The Monkey's Paw by W.W. Jacobs. Published September 1902

The Monkey’s Paw by W.W. Jacobs. Published September 1902

Or how about some classic spooky? Do you read a little Cask of Amontillado, or The Tell-Tale Heart by our morose pal, Edgar Allen Poe? Do you crack open The Monkey’s Paw by W.W. Jacobs every year on All Hallow’s Eve like other people do with The Polar Express or‘Twas the Night Before Christmas on Christmas Eve?

They had us watch a movie version of The Monkey’s Paw in high school language arts class….a little bit scarred for life now…

Story from Sarah’s Youth time….

When I was younger, I signed up for a community book club for kids where we read the nominees for the next Newberry Medal. The only two books I remember from the list and the club were Ruby Holler and Coraline.
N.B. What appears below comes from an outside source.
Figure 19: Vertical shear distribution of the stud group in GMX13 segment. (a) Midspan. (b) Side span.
Coraline by Neil Gaiman. Publisher: HarperCollins, 2002

Coraline by Neil Gaiman. Publisher: HarperCollins, 2002

I remembered Ruby Holler because it was my favorite. It was pleasant, intriguing, it had a cool cover (I was a sucker for them even then…)

I remembered Coraline because it was freaking creepy.
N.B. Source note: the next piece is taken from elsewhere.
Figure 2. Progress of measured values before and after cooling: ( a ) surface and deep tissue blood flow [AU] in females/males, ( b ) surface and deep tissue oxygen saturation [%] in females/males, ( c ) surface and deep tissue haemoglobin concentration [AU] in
THE MOM HAS BUTTONS FOR EYES.

BUTTONS.

FOR EYES.

I was impressionable, and an even bigger scaredy cat back then because I think I was about eleven. At one point I think Coraline gets trapped in a closet with ghost children.

Nuh-uh.

Nope.

It would probably still creep me out now, but I have some distance from it.

And let me just say that the cute-looking stop motion movie made from the book? Not nearly as creepy. The book just ratchets the creepy up to about 11.

So what you read for Halloween? Do you read anything different? Any literary-themed costumes out there?